Article
Prognostic fracture healing simulations agree with in vivo sensors in an ovine tibia model
Search Medline for
Authors
Published: | October 21, 2024 |
---|
Outline
Text
Objectives: There is still a high prominence of healing issues in bone fractures and thus understanding and predicting why healing failed is crucial. Perren’s strain theory demonstrated that bone fracture healing progresses in response to the mechanical stimuli at the fracture site. From this, mechanoregulatory computer simulations have been developed to predict fracture healing and give insight into different healing phenomena. However, these models remain unvalidated against a ground truth measurement. In this study, specimen specific prognostic fracture healing simulations are compared with corresponding in vivo sensor data for the first time to validate these models.
Methods: Data from a previously completed ovine tibial osteotomy study was used and contained 16 sheep. A custom plate designed for controlled axial motion had a sensor that continuously measured the displacement in the healing region. Computed tomography derived finite element (FE) models were created of the construct and was modeled with the implant. Prognostic fracture healing simulations were performed for 56 days in using an iterative algorithm. The FE simulations calculated a virtual displacement in the healing region, analogous to the embedded in vivo sensor. Furthermore, a percentage of healing was determined as the FE-based virtual torsional rigidity (VTR) of the ipsilateral bone, normalized to the contralateral side. For each signal (in vivo sensor, virtual sensor, and VTR), a healing time was determined by reaching a threshold of <0.1 mm displacement or >90% VTR and maintaining a steady state with <5% change from the signal 3 days prior sustained for 5 days.

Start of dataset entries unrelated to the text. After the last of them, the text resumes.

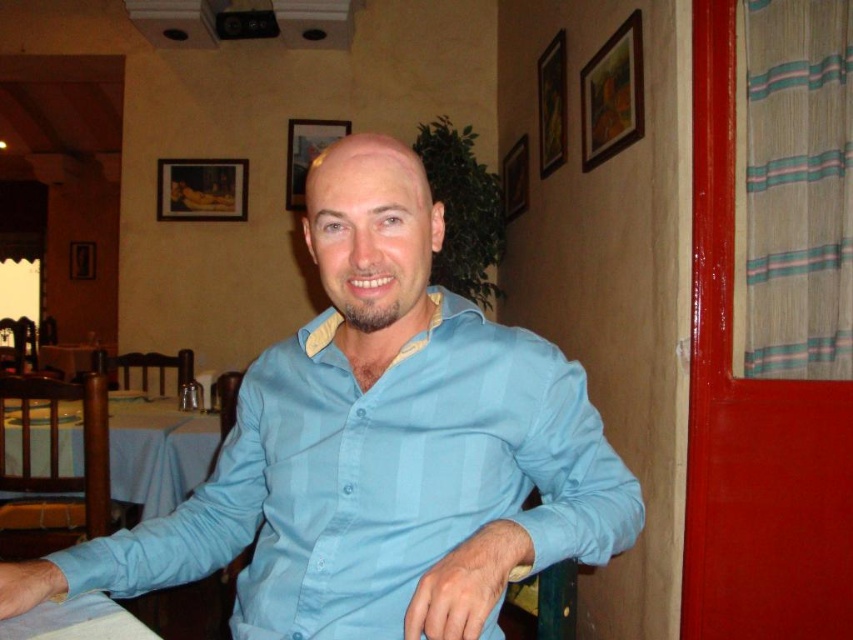
Question: Among these objects, which one is nearest to the camera?

Choices:
 (A) blue fabric table at lower left
 (B) light blue striped shirt at center
 (C) white fabric table at lower left

Answer: (B)

Question: Can you confirm if light blue striped shirt at center is positioned below blue fabric table at lower left?

Choices:
 (A) yes
 (B) no

Answer: (B)

Question: Which point is farther from the camera taking this photo?

Choices:
 (A) (148, 577)
 (B) (183, 496)
 (C) (86, 604)

Answer: (B)

Question: Where is light blue striped shirt at center located in relation to white fabric table at lower left in the image?

Choices:
 (A) above
 (B) below

Answer: (A)

Question: Does light blue striped shirt at center appear on the right side of white fabric table at lower left?

Choices:
 (A) yes
 (B) no

Answer: (A)

Question: Which of these objects is positioned farthest from the blue fabric table at lower left?

Choices:
 (A) white fabric table at lower left
 (B) light blue striped shirt at center

Answer: (A)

Results and conclusion: The prognostic fracture healing simulations calculated healing as a change in the tissue growth and mineralization, showing the onset of bridging with a steady state effect after healing has occurred (Figure 1a [Fig. 1]). There were no significant differences between the in vivo measured and in silico predicted healing times as determined by a one-way repeated measures ANOVA (p=0.22; Figure 1b [Fig. 1]) with median healing times of 28.5, 27.5, and 28.8 days for the in vivo displacement sensor, virtual displacement sensor and VTR tests, respectively.

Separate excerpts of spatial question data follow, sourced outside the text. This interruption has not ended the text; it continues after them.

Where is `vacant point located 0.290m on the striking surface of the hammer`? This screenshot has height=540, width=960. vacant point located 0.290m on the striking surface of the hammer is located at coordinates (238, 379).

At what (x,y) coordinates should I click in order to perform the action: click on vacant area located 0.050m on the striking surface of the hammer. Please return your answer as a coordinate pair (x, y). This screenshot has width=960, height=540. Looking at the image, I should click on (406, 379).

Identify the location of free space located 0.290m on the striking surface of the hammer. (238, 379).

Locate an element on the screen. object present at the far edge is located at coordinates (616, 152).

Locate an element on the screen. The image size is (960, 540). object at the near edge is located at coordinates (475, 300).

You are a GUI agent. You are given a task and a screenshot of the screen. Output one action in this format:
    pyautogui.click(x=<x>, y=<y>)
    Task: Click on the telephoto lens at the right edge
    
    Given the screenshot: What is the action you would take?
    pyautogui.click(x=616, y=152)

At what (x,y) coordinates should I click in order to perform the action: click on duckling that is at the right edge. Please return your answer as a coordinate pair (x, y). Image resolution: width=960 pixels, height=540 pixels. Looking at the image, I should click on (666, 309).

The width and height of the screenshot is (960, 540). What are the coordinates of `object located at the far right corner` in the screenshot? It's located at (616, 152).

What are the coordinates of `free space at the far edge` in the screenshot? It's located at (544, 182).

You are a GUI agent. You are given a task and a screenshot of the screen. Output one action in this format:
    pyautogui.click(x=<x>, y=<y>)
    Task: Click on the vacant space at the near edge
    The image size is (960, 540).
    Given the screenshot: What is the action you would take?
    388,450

This work was the first time a prognostic fracture healing simulation was performed on a specimen specific model with accompanying in vivo sensor data. The FE simulations correctly predicted healing time, indicated by the lack of differences between the in vivo and in silico results. These demonstrate the power of these predictive models that could be used in the future to assist in the design of implants, determining weight bearing protocols, and assessing aseptic nonunion risk.